Provided text:
* * * * *

If $(a,b,c)=1$, is there $n\in \mathbb Z$ such that $(a,b+nc)=1$?

Solution 1:

Let $\rm n$ be the product of all primes that divide $\rm a$ but not $\rm b$. Assume $\rm p\mid a,b+nc$ with $\rm p$ prime.

• Suppose $\rm p\mid b$. Then $\rm p$ cannot divide $\rm c$ (since $\rm p\mid a,b,c\implies p\mid(a,b,c)$) nor does it divide $\rm n$, by definition, but $\rm p\mid b\implies\rm p\mid (b+nc)-b=nc\implies p\mid n$ or $\rm p\mid c$, impossible.
• Suppose $\rm p\nmid b$. But then $\rm p\mid a,p\nmid b\implies p\mid n\implies\rm p\mid (b+nc)-nc=b$, impossible.

Therefore the gcd $\rm(a,b+nc)$ is $1$ as it is not divisible by any prime $\rm p$.

Solution 2:

(Overkill proof)

We know that $\gcd(a,\gcd(b,c))=1$. Let $b+c=\gcd(b,c)P+\gcd(b,c)Q=\gcd(b,c)(P+Q)$ where $b=\gcd(b,c)P$ and $c=\gcd(b,c)Q$. Note that $\gcd(P,Q)=1$ (since we divided by the greatest common divisor). By Dirichlet's Theorem on primes in arithmetic progression there are infinitely many primes of the form $P \mod Q$ or in other words there are infinitely many primes $\pi=P+nQ$. Obviously there is a $\pi$ such that $\gcd(a, \pi)=1$ and $\gcd(a,\gcd(b,c)\pi)=1$. Well $\gcd(b,c)\pi=\gcd(b,c)(P+nQ)=b+nc$.

Solution 3:

It is worth emphasis that the key idea behind the classical proof in anon's answer is quite simple.

* * * * *

Information supplied:
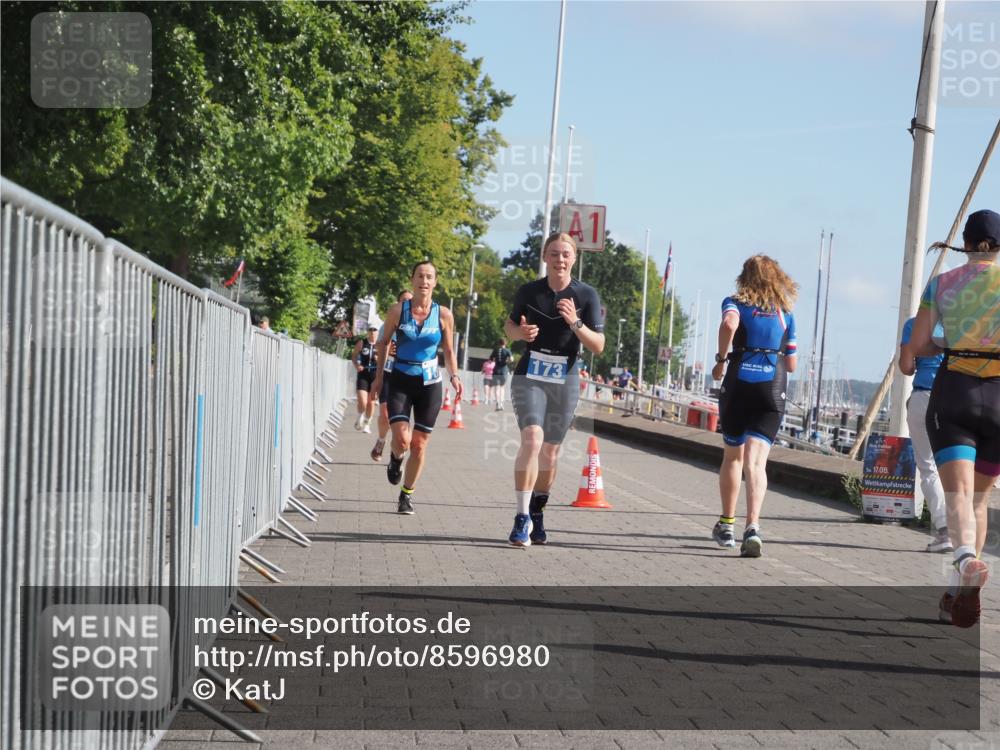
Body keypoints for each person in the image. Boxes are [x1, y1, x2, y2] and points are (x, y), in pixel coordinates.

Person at [909, 209, 1000, 628]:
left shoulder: (941, 284)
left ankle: (964, 558)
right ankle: (961, 591)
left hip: (956, 392)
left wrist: (954, 341)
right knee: (979, 498)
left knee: (959, 495)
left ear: (966, 242)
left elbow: (921, 345)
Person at [504, 233, 605, 546]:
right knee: (532, 440)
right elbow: (508, 329)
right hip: (530, 374)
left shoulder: (587, 295)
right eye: (554, 254)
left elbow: (599, 346)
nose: (560, 260)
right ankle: (521, 517)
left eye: (565, 254)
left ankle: (537, 508)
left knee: (550, 451)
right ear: (545, 257)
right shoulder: (529, 291)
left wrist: (576, 323)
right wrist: (520, 332)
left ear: (573, 259)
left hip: (566, 376)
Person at [710, 255, 798, 558]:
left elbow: (729, 323)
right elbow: (792, 363)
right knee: (756, 463)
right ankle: (753, 527)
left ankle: (727, 525)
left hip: (738, 382)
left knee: (733, 457)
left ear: (744, 277)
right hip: (772, 387)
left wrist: (721, 360)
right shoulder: (785, 312)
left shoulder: (734, 302)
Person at [371, 262, 462, 515]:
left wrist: (454, 375)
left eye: (429, 276)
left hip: (430, 383)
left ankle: (406, 495)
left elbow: (450, 350)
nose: (424, 280)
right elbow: (383, 343)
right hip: (400, 378)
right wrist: (378, 378)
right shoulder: (398, 311)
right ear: (412, 280)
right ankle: (396, 458)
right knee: (402, 439)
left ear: (435, 282)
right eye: (420, 276)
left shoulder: (444, 314)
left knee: (420, 445)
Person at [899, 316, 951, 553]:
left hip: (923, 396)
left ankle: (944, 530)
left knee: (928, 467)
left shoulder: (914, 324)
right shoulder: (961, 322)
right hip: (954, 396)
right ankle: (965, 531)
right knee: (956, 466)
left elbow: (906, 367)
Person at [370, 290, 413, 462]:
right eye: (403, 301)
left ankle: (398, 451)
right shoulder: (388, 324)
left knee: (403, 421)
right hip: (389, 374)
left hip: (409, 376)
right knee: (386, 415)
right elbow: (381, 347)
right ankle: (381, 440)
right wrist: (378, 376)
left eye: (410, 301)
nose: (406, 305)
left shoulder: (419, 325)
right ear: (397, 303)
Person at [352, 326, 379, 432]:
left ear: (377, 332)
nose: (372, 332)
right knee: (363, 401)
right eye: (370, 330)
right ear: (368, 332)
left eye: (374, 330)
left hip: (375, 375)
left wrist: (379, 360)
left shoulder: (380, 344)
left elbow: (386, 359)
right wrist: (357, 366)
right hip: (363, 374)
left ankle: (367, 424)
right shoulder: (362, 343)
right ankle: (360, 417)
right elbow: (354, 356)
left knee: (371, 402)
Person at [490, 338, 513, 410]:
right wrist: (507, 361)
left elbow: (491, 358)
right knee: (502, 387)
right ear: (505, 343)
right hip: (504, 370)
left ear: (499, 343)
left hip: (496, 370)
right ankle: (501, 403)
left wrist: (497, 360)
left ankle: (497, 403)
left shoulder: (495, 350)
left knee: (497, 387)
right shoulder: (507, 350)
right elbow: (512, 359)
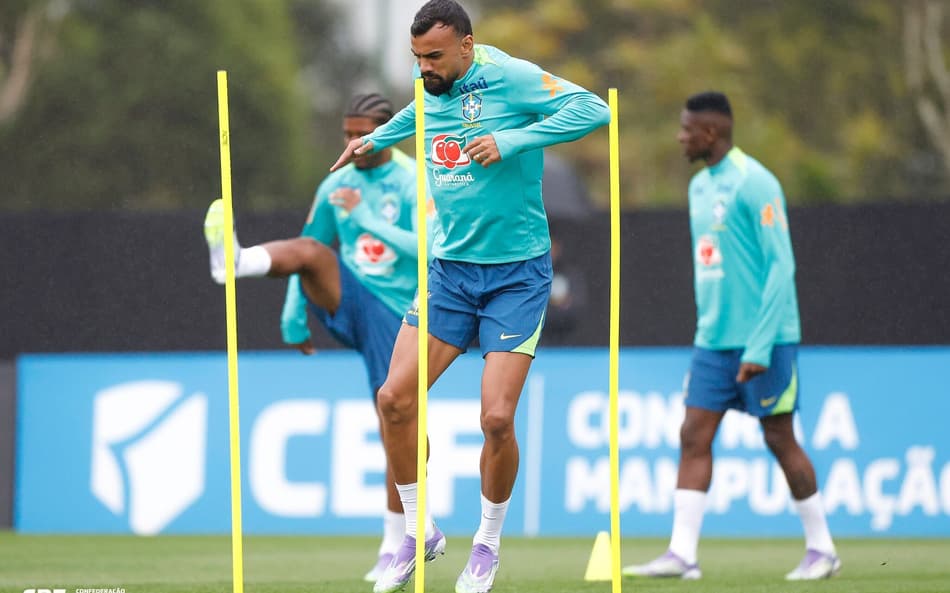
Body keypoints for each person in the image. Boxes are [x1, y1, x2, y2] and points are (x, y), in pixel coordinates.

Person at [330, 2, 610, 593]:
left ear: (466, 45)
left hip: (516, 276)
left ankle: (486, 545)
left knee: (497, 419)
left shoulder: (509, 76)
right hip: (449, 273)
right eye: (416, 58)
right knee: (394, 399)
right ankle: (418, 531)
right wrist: (376, 139)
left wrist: (513, 139)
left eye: (434, 56)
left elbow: (594, 109)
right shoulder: (430, 82)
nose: (424, 68)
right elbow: (420, 113)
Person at [203, 92, 436, 583]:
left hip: (401, 315)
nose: (353, 143)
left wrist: (366, 218)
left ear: (388, 133)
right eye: (347, 134)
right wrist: (294, 315)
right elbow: (309, 246)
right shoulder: (338, 180)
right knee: (311, 251)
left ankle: (394, 543)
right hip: (348, 299)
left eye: (363, 135)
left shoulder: (414, 179)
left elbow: (428, 249)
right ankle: (236, 261)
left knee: (396, 425)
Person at [622, 91, 840, 581]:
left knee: (779, 436)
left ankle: (822, 549)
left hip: (767, 339)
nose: (680, 137)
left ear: (711, 132)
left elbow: (782, 266)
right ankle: (682, 555)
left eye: (686, 129)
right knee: (693, 434)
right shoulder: (699, 186)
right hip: (713, 342)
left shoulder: (755, 181)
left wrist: (760, 346)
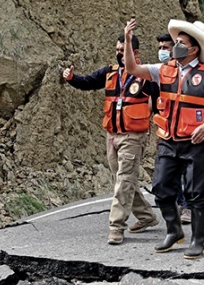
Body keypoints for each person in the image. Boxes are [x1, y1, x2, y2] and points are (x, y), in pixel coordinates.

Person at [124, 18, 204, 259]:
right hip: (168, 140)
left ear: (194, 48)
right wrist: (128, 41)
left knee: (196, 193)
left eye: (181, 42)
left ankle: (197, 241)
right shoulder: (164, 70)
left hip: (197, 142)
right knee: (161, 188)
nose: (175, 46)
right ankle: (174, 230)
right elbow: (132, 69)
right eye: (175, 41)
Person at [62, 33, 159, 245]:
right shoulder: (109, 72)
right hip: (112, 136)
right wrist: (71, 78)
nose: (119, 54)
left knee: (124, 180)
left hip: (133, 137)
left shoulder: (146, 75)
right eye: (117, 50)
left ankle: (116, 227)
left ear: (136, 53)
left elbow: (161, 100)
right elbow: (87, 82)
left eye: (123, 50)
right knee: (123, 181)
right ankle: (146, 216)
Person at [157, 32, 192, 225]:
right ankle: (180, 203)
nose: (162, 51)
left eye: (166, 48)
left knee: (185, 170)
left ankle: (186, 205)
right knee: (165, 176)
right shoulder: (161, 71)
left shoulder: (188, 71)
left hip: (186, 131)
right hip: (166, 131)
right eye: (160, 48)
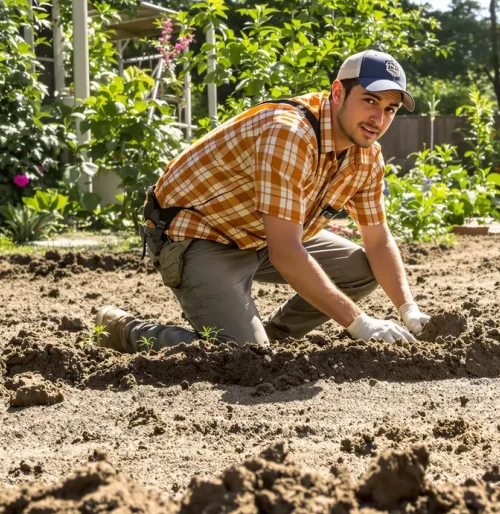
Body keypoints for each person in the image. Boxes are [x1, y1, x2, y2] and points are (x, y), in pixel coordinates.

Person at [94, 50, 430, 352]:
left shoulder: (366, 156)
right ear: (338, 92)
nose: (379, 118)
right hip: (199, 236)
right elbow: (286, 252)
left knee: (360, 269)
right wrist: (360, 322)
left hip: (258, 235)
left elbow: (378, 239)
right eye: (370, 101)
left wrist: (408, 309)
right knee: (237, 357)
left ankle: (269, 339)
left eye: (390, 109)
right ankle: (124, 331)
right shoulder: (290, 133)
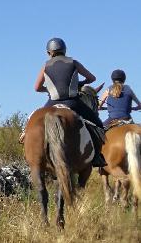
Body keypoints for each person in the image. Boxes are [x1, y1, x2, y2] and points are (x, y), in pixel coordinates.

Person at [32, 37, 106, 166]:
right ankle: (97, 156)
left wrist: (48, 89)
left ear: (49, 53)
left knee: (34, 121)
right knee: (97, 124)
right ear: (65, 50)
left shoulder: (45, 66)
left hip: (52, 103)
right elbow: (92, 78)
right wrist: (80, 83)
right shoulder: (74, 62)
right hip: (73, 102)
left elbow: (37, 88)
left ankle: (31, 149)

* * * * *

Required tasks:
(1) In the gcd solutions above, why can the prime p not divide c in the first case of Solution 1?
(2) Reproduce the passage of the gcd solutions that opens with the words containing "If $(a,b,c)=1$, is" and closes with "(Overkill proof)".
(3) List every numbered solution heading in the gcd solutions above.

Answers by item number:
(1) In that case p already divides a and b. If it also divided c, it would divide (a,b,c), which is 1.

(2)
If $(a,b,c)=1$, is there $n\in \mathbb Z$ such that $(a,b+nc)=1$?

Solution 1:

Let $\rm n$ be the product of all primes that divide $\rm a$ but not $\rm b$. Assume $\rm p\mid a,b+nc$ with $\rm p$ prime.

• Suppose $\rm p\mid b$. Then $\rm p$ cannot divide $\rm c$ (since $\rm p\mid a,b,c\implies p\mid(a,b,c)$) nor does it divide $\rm n$, by definition, but $\rm p\mid b\implies\rm p\mid (b+nc)-b=nc\implies p\mid n$ or $\rm p\mid c$, impossible.
• Suppose $\rm p\nmid b$. But then $\rm p\mid a,p\nmid b\implies p\mid n\implies\rm p\mid (b+nc)-nc=b$, impossible.

Therefore the gcd $\rm(a,b+nc)$ is $1$ as it is not divisible by any prime $\rm p$.

Solution 2:

(Overkill proof)

(3)
Solution 1
Solution 2
Solution 3